What "Game of Thrones" Captures So Perfectly About the Hard Reality of War

COMMENTARY Defense

What "Game of Thrones" Captures So Perfectly About the Hard Reality of War

May 1, 2019 3 min read
COMMENTARY BY
James Jay Carafano

Senior Counselor to the President and E.W. Richardson Fellow

James Jay Carafano is a leading expert in national security and foreign policy challenges.
War is harsh, deadly, physical violence. Great war narratives never let that reality slip from the fabric of their stories. Taylor Hill / Contributor / Getty Images

Key Takeaways

Virtually every metaphor for war—a game of thrones, a chess match—fails because it refers to human activities that are bound by rules. War transcends rules.

They delivered, for over an hour, a vivid portrayal of confusion, messiness, and gore galore.

No matter what led each soldier to the battlefield, many stay in the fight because of those who stand beside them.

Normally, my eyes roll when someone says fiction can teach us about war. Who needs fiction when there is so much real war to study?

Yet all the water cooler talk this morning centers on “Game of Thrones.” And as I reflect on the imaginary saga spun by George R.R. Martin, my eyes aren’t rolling.

As the survivors of Winterfell tend to their wounds and grimly face the next battle for the Seven Kingdoms [Warning: Lots of spoilers coming. Sorry.], I’m considering that this might be the moment to concede there is something worth remembering about the clash of fire and ice in the fight for the fictitious North.

And that something is simply this: None of the actual battle for Winterfell makes any sense.

For starters, there’s the complete misuse of dragons.

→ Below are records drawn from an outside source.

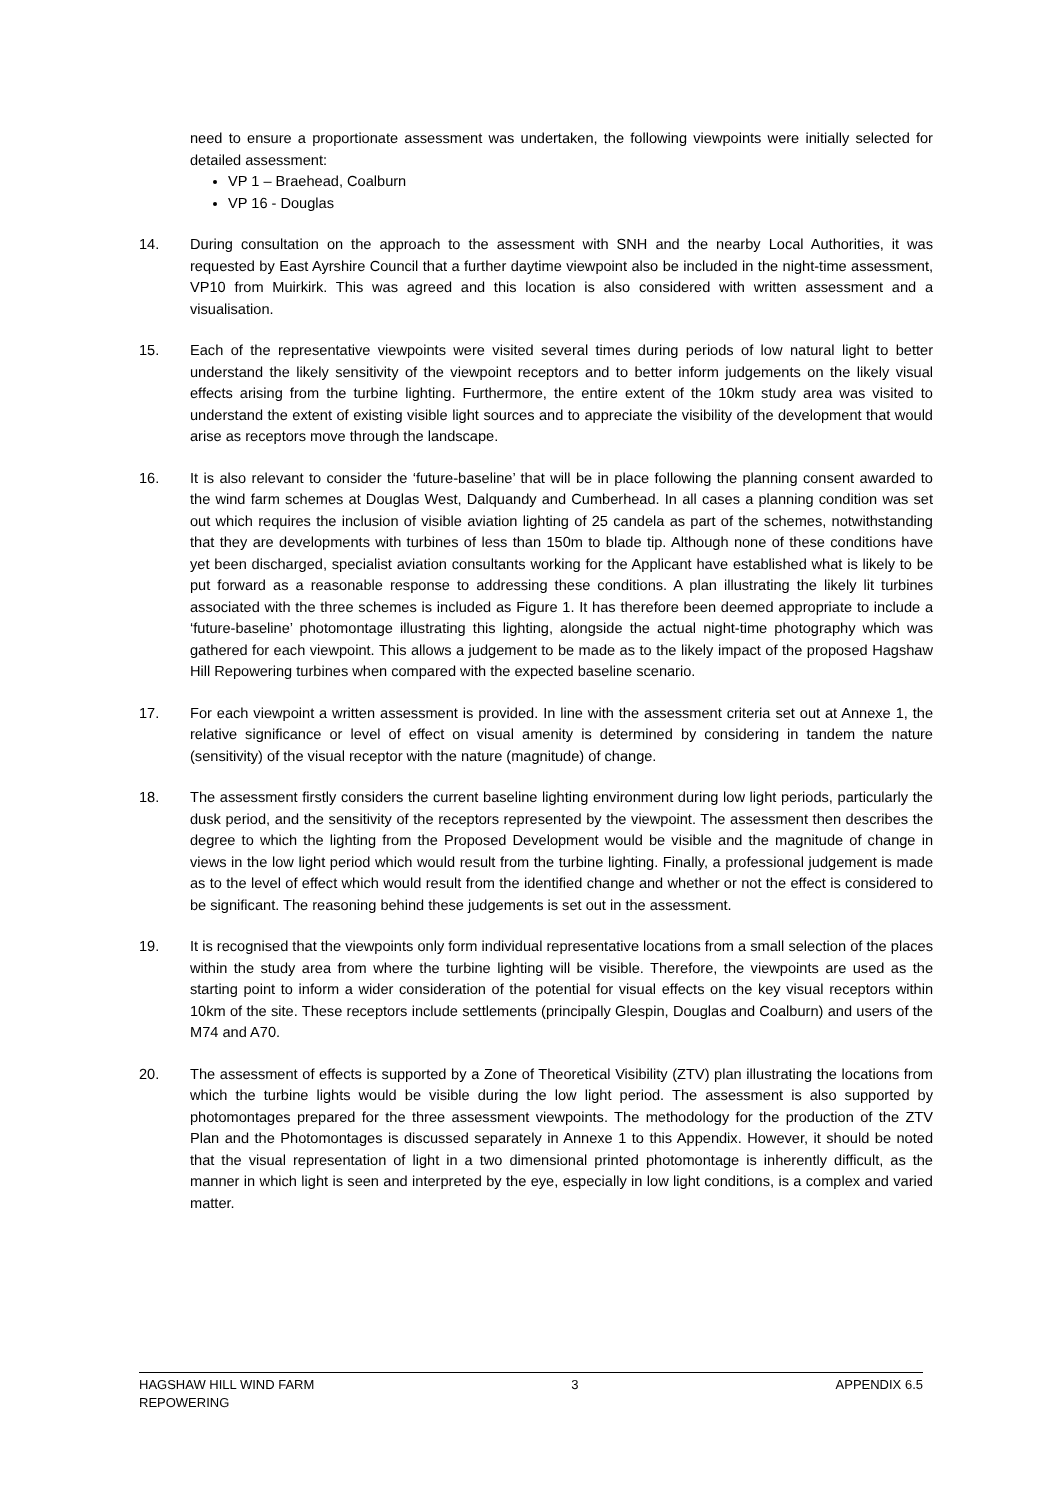need to ensure a proportionate assessment was undertaken, the following viewpoints were initially selected for detailed assessment:
VP 1 – Braehead, Coalburn
VP 16 - Douglas
14. During consultation on the approach to the assessment with SNH and the nearby Local Authorities, it was requested by East Ayrshire Council that a further daytime viewpoint also be included in the night-time assessment, VP10 from Muirkirk. This was agreed and this location is also considered with written assessment and a visualisation.
15. Each of the representative viewpoints were visited several times during periods of low natural light to better understand the likely sensitivity of the viewpoint receptors and to better inform judgements on the likely visual effects arising from the turbine lighting. Furthermore, the entire extent of the 10km study area was visited to understand the extent of existing visible light sources and to appreciate the visibility of the development that would arise as receptors move through the landscape.
16. It is also relevant to consider the ‘future-baseline’ that will be in place following the planning consent awarded to the wind farm schemes at Douglas West, Dalquandy and Cumberhead. In all cases a planning condition was set out which requires the inclusion of visible aviation lighting of 25 candela as part of the schemes, notwithstanding that they are developments with turbines of less than 150m to blade tip. Although none of these conditions have yet been discharged, specialist aviation consultants working for the Applicant have established what is likely to be put forward as a reasonable response to addressing these conditions. A plan illustrating the likely lit turbines associated with the three schemes is included as Figure 1. It has therefore been deemed appropriate to include a ‘future-baseline’ photomontage illustrating this lighting, alongside the actual night-time photography which was gathered for each viewpoint. This allows a judgement to be made as to the likely impact of the proposed Hagshaw Hill Repowering turbines when compared with the expected baseline scenario.
17. For each viewpoint a written assessment is provided. In line with the assessment criteria set out at Annexe 1, the relative significance or level of effect on visual amenity is determined by considering in tandem the nature (sensitivity) of the visual receptor with the nature (magnitude) of change.
18. The assessment firstly considers the current baseline lighting environment during low light periods, particularly the dusk period, and the sensitivity of the receptors represented by the viewpoint. The assessment then describes the degree to which the lighting from the Proposed Development would be visible and the magnitude of change in views in the low light period which would result from the turbine lighting. Finally, a professional judgement is made as to the level of effect which would result from the identified change and whether or not the effect is considered to be significant. The reasoning behind these judgements is set out in the assessment.
19. It is recognised that the viewpoints only form individual representative locations from a small selection of the places within the study area from where the turbine lighting will be visible. Therefore, the viewpoints are used as the starting point to inform a wider consideration of the potential for visual effects on the key visual receptors within 10km of the site. These receptors include settlements (principally Glespin, Douglas and Coalburn) and users of the M74 and A70.
20. The assessment of effects is supported by a Zone of Theoretical Visibility (ZTV) plan illustrating the locations from which the turbine lights would be visible during the low light period. The assessment is also supported by photomontages prepared for the three assessment viewpoints. The methodology for the production of the ZTV Plan and the Photomontages is discussed separately in Annexe 1 to this Appendix. However, it should be noted that the visual representation of light in a two dimensional printed photomontage is inherently difficult, as the manner in which light is seen and interpreted by the eye, especially in low light conditions, is a complex and varied matter.
HAGSHAW HILL WIND FARM
REPOWERING
3 APPENDIX 6.5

They are the GoT equivalent of today’s long-range missiles, bombers, and artillery. Send them out to thin the enemy ranks before the battle is joined. Martin should have studied U.S. military AirLand Battle doctrine from the 1980s, not feudal jousting.

Then there’s the cavalry. You never send them out against the enemy’s main force unsupported. No wonder no Dothraki came back alive!

And the waste of obstacles. Of course, you want to hinder an enemy’s advance, but for maximum effectiveness, you have to protect the obstacles to advance with covering fire. No surprise the dead crashed so easily across the fire moat in front of Winterfell.

What makes least sense of all of is that virtually every great captain of the Seven Kingdoms took part in the battle, and between them, they made literally dozens of rookie mistakes.

Which is why no serious person would ever read fiction to learn how to fight a war.

Martin, the author of the books that inspired the HBO series, has said his battle scenes were inspired by his readings about the War of the Roses, the dynastic struggle between the Lancasters and Yorks in medieval England. Big deal. Shakespeare based Henry V on the English invasion of France, but it, too, contains no sound lessons in military history. In the end, writers make fiction not fact because they want to transcend the facts to tell their story—their way.

Lots of fiction—from Stephen Crane’s “War is Kind” poetry to Steven Spielberg’s D-Day cinema—treats the topic of war. What makes some of it great—and what qualifies GoT to join their ranks—is when they get the most important part right.

War is a competition among thinking, scheming, determined foes who are thrown in a blender and mixed with a combination of bad weather, unforeseen surprises, missteps, stupidity, luck, and mud. It’s this noxious brew of human determination, human foibles, and real-life messiness that always makes the outcome of battle uncertain.

Virtually every metaphor for war—a game of thrones, a chess match—fails because it refers to human activities that are bound by rules. War transcends rules. That’s also why it is bad to use war as a metaphor for every cause or initiative, from the “war on drugs” to the “war on pet obesity.” War is harsh, deadly, physical violence. Great war narratives never let that reality slip from the fabric of their stories.

And it is on this point that the writers, directors, and producers of the Battle of Winterfell succeeded extremely well. They delivered, for over an hour, a vivid portrayal of confusion, messiness, and gore galore. Half the time I couldn’t figure out what the hell was happening, and I’ve watched all seven seasons of the show. That’s the fog of war.

Winterfell also had something to say about the timeless and important question of why we fight. People take up arms for a variety of reasons. The noblest reason is to fight for a just cause.

The people of the North fighting for the survival of the Seven Kingdoms is such a cause, and it doesn’t seem fictional because we know that just causes have animated warriors in real life—from Bunker Hill to Gettysburg; from the beaches of Normandy, across the frozen Chosin, to Tora Bora and Mosul.

There are those who are willing to stand and fight for the rest of us—and that human compulsion is often the only measure that has divided the earth between darkness and liberty.

The Battle of Winterfell also captured another core reality of war. No matter what led each soldier to the battlefield, many stay in the fight because of those who stand beside them. The latest GoT episode provided examples of this by the score. They move us because we know of their real-life models. Some were named Sergeant York or Butch O’Hare. Others were just “everyday joes,” whose courage and sacrifice are known only by their families and friends. Still, others are known but to God, beneath the Tomb of the Unknown Soldier.